Noah's Compass

Anne Tyler’s quirky humor, compassion, and skill all shine in this, her 18th novel.

January 5, 2010

Anne Tyler writes the opposite of alpha heroes. Not only do they not save the world, they can barely face another day in it. (Omega sounds too impressive, beta too fishy, delta too military, and gamma reminds me of The Hulk. I believe I shall christen them epsilon heroes.)

“I am not especially unhappy, but I don’t see any particular reason to go on living,” Liam Pennywell thinks in Noah’s Compass, Tyler’s 18th novel. Fans of the Pulitzer Prize winner will instantly recognize Liam as another of Tyler’s deeply repressed, inarticulate characters, and will want to embrace this “puddle of a man.” Others will just want to wallop him upside the head. Never fear. Someone does that for you.

Liam, 60, has been fired from his job as a fifth-grade teacher at a second-rate private school. (He was supposed to be a philosopher. It didn’t work out.) Getting into the spirit of downsizing, he pares down his possessions until they fit in U-Haul’s “second-smallest truck” and moves to a beige-carpeted starter apartment, complete with a built-in tie rack. From this vantage point, he plans to sit in a chair and sum up his life. At this point, a reader could be forgiven for thinking that might take all of 20 minutes.

Liam goes to sleep in his new apartment and wakes up in the hospital with a bandaged head and hand and no memory of the night before.
Everyone from his doctor to his ex-wife and three disaffected daughters views this as a blessing. Liam was attacked by an intruder, who came in through his unlocked patio doors. Who would want total recall of such an event? “Shoot,” his one friend, Bundy, tells him about his missing night, “that happens to me just about every weekend. No big deal about that.”

For Liam, not knowing is a bigger trauma than the head wound. “A hole, it felt like. A hole in his mind, full of empty blue rushing air.” Even more than who attacked him, Liam wants to know how he “comported” himself. At a neurologist’s office, Liam sees a professional “rememberer,” hired by an aging millionaire to serve as his external hard drive. He becomes fixated, seeing the frumpy Eunice as a talisman who will somehow supply the key that gives him back his memory.

And improbably, she does, though not in ways either Liam or a reader is expecting. (Long-time fans will catch echoes of “The Accidental Tourist,” but Tyler is headed in a different direction this time.)

What a reader slowly comes to understand is that the attack is practically the only part of his life that Liam wants to remember. “You’re missing lots of chunks!” the neurologist reassures him. “But you don’t dwell on those, now, do you?” Maybe, Tyler gently suggests, he should.

The book takes its title from a biblical discussion Liam has with his grandson about whether Noah was steering his ark, or just bobbing up and down in the flood.

“Noah didn’t need to figure out directions, because the whole world was underwater and so it made no difference,” Liam tells Jonah. “There wasn’t anywhere to go. He was just trying to stay afloat.”

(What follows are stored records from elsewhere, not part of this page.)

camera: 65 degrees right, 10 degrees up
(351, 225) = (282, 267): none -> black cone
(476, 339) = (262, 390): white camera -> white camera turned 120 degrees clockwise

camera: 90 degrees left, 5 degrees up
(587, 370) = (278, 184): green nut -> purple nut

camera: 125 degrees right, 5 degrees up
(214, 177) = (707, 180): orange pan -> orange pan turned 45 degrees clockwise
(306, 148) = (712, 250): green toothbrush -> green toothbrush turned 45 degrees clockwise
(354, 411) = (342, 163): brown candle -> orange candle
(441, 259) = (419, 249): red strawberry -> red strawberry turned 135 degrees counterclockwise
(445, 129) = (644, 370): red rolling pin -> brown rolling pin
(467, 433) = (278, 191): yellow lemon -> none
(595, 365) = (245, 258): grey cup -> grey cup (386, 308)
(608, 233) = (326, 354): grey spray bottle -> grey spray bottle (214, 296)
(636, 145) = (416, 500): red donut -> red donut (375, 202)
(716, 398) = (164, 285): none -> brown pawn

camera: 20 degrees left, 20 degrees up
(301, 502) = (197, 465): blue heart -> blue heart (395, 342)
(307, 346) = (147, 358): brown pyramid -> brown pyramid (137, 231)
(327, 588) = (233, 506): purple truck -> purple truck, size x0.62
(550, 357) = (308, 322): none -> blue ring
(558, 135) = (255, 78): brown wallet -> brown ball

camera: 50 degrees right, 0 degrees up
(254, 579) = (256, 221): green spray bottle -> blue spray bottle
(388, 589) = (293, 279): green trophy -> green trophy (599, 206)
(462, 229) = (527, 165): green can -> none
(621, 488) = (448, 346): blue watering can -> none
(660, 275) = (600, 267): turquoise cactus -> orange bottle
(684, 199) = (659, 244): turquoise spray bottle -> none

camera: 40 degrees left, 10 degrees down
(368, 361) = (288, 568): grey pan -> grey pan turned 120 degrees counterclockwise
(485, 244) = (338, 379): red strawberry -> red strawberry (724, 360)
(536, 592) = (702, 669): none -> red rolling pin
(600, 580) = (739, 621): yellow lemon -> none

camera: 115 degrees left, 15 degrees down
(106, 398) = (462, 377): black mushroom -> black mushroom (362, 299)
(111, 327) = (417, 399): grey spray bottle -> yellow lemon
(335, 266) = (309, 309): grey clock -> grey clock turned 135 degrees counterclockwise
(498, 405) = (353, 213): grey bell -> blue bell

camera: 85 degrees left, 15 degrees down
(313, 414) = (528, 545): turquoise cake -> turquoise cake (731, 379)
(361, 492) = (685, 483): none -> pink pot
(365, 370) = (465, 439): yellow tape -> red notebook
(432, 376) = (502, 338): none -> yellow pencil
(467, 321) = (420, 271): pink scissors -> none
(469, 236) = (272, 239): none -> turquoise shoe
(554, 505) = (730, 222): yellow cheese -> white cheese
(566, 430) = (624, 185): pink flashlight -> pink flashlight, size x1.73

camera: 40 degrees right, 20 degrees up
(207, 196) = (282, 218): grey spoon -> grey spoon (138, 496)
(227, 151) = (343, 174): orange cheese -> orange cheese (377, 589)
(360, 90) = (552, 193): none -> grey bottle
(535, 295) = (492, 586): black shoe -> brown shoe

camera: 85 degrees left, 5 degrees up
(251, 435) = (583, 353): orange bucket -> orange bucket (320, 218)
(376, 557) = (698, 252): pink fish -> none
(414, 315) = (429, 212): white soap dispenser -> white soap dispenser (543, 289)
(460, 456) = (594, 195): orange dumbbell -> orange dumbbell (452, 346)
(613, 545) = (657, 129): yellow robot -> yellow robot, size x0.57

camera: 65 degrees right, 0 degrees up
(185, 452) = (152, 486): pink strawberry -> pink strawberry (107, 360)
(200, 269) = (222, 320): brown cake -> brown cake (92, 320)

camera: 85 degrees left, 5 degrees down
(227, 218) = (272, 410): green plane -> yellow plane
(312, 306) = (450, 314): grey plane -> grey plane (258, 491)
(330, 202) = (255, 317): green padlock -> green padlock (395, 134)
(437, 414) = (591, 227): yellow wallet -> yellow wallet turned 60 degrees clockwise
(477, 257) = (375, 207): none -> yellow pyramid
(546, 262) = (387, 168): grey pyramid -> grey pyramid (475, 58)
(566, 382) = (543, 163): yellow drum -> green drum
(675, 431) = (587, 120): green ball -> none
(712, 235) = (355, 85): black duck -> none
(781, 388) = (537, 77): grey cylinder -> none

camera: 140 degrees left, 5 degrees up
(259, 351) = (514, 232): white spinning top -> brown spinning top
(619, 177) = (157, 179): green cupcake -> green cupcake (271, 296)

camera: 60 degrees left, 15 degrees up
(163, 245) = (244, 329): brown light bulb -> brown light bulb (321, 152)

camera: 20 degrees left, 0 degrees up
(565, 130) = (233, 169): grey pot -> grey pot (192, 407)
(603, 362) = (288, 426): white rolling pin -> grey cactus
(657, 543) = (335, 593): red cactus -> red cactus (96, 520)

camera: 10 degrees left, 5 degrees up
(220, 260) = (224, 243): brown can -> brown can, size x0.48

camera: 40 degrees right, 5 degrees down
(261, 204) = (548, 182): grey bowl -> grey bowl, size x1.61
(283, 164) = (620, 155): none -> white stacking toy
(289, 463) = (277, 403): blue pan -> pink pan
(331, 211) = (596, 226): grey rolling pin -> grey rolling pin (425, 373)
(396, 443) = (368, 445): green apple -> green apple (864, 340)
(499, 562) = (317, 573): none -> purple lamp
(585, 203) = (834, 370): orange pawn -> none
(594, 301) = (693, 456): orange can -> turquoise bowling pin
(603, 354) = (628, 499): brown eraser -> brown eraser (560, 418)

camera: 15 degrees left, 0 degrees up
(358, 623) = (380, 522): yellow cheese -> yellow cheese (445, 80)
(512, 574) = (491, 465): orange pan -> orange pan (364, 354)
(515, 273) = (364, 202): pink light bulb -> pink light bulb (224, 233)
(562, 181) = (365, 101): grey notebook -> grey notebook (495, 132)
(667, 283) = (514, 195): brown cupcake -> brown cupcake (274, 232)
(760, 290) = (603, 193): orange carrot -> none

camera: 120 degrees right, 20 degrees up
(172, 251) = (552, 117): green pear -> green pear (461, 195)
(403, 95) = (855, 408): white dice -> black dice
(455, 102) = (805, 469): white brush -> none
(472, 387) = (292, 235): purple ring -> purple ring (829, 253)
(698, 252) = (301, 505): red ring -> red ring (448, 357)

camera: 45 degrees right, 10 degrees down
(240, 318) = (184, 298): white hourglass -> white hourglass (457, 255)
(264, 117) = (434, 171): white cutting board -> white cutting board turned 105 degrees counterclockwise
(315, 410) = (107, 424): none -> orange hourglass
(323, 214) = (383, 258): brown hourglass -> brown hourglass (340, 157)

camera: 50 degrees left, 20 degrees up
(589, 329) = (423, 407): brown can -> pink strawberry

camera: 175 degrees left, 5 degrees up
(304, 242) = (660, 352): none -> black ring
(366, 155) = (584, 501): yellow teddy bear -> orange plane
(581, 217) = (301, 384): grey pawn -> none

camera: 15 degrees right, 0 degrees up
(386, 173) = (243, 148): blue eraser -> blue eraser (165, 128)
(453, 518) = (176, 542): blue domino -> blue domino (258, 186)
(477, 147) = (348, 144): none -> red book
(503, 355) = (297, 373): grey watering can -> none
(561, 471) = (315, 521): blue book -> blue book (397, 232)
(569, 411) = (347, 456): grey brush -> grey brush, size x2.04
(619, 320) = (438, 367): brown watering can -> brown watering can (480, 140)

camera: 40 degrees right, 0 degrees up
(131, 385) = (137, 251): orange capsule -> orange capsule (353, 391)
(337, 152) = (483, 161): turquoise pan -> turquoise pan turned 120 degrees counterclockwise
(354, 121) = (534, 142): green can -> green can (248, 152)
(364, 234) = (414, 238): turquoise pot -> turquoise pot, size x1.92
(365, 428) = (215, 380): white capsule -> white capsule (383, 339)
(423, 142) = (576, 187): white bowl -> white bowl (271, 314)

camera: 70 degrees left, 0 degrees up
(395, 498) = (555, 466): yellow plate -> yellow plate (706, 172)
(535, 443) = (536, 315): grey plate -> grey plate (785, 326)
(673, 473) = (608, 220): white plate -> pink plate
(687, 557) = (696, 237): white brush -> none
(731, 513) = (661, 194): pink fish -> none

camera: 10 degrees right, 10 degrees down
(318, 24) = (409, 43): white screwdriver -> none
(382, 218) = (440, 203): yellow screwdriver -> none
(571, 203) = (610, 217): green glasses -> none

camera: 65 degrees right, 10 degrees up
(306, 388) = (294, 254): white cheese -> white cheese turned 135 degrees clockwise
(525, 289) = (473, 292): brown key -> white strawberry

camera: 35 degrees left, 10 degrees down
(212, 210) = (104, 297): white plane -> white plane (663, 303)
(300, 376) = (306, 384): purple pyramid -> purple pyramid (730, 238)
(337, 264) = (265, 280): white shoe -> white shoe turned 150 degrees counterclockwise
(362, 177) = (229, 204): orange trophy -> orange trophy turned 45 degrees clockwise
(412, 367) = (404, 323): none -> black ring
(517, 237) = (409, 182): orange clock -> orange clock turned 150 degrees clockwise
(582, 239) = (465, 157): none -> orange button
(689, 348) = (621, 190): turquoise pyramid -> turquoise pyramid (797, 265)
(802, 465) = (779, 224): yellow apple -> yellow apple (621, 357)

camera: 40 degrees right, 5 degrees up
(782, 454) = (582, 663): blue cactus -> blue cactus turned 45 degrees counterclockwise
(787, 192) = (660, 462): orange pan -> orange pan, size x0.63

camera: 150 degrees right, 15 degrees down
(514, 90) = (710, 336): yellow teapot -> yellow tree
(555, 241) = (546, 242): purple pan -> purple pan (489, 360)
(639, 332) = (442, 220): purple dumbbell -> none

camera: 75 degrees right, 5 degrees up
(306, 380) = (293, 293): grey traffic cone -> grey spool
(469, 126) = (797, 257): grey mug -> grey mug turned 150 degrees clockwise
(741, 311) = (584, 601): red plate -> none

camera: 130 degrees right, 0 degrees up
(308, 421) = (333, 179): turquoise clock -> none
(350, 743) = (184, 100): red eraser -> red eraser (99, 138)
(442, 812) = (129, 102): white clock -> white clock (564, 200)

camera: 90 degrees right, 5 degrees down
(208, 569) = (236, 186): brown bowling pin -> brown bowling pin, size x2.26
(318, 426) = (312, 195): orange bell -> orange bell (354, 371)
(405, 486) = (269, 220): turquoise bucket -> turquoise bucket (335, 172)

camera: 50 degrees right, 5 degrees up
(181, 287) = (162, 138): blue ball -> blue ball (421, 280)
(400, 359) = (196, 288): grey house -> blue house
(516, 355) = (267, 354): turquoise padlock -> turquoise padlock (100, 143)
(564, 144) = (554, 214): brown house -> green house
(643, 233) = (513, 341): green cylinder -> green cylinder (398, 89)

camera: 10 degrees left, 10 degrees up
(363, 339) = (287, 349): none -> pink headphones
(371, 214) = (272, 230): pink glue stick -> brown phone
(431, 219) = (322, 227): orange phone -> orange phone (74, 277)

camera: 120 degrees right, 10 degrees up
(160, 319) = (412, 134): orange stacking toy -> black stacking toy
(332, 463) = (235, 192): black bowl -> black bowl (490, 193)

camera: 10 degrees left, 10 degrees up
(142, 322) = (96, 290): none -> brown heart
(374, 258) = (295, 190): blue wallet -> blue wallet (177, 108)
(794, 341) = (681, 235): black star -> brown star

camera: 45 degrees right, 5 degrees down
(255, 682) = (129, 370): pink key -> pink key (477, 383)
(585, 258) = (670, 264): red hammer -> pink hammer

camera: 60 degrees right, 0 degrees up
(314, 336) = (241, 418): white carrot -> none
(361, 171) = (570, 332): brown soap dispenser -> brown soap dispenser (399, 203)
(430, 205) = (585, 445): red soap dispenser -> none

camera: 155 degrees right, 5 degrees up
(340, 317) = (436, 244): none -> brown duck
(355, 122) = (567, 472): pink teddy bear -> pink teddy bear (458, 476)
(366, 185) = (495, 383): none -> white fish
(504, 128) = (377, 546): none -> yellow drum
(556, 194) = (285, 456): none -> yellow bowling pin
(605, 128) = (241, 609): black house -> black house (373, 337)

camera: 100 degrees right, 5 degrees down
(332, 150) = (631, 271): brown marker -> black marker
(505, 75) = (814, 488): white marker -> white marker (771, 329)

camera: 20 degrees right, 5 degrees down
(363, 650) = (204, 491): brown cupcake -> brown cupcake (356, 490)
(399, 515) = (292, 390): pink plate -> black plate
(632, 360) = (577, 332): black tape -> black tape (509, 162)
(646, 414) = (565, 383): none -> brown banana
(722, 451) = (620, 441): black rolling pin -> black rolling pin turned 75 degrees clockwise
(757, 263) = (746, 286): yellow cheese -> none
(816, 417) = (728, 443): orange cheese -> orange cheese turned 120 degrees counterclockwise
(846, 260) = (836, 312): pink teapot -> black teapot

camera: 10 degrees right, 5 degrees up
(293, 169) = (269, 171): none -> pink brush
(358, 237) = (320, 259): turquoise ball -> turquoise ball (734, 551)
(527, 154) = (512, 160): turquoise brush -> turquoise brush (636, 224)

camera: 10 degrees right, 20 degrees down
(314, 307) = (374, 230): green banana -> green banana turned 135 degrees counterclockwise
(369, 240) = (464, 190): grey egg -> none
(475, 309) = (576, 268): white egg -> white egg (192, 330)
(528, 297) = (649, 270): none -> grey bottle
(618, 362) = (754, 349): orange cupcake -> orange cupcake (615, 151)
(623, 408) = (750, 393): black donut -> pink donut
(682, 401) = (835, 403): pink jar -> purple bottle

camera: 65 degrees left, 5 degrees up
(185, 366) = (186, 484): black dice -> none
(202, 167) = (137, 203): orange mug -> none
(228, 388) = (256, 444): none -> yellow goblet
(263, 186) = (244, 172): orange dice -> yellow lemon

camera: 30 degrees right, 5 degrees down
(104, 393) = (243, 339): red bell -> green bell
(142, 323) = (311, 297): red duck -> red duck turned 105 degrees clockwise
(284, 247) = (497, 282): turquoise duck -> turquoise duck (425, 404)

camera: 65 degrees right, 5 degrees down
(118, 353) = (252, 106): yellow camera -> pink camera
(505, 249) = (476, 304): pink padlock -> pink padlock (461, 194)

What makes Tyler, who won the Pulitzer for 1989’s “Breathing Lessons,” so unusual a writer is her empathy for the bobbers of this world. Forget carving out your own destiny: Plenty of us are just trying to hang on until we reach dry land. Perhaps because her characters aren’t exactly flashy, she can be underrated. (Liam, it must be said, is not an easy man to love. I can easily see readers getting as exasperated with him as his ex-wife, Barbara.)

Or perhaps it’s because Tyler inhabits her Baltimore world so completely that it doesn’t look like writing anymore. (It’s now de rigueur to mention that this quietly behaved version of Baltimore bears no resemblance to the grit of “The Wire.” Duly noted. One character has smoked pot. Does that count?)

But Tyler’s artistry and intelligence are both firmly in evidence in her newest novel – as are the compassion and deep well of melancholy that run through her best work. The action in “Noah’s Compass” is as muted as its hero, but its drab, meandering exterior hides something profound. Tyler has crafted a novel in which very little changes, and yet a man is completely transfigured.
Yvonne Zipp regularly reviews fiction for the Monitor.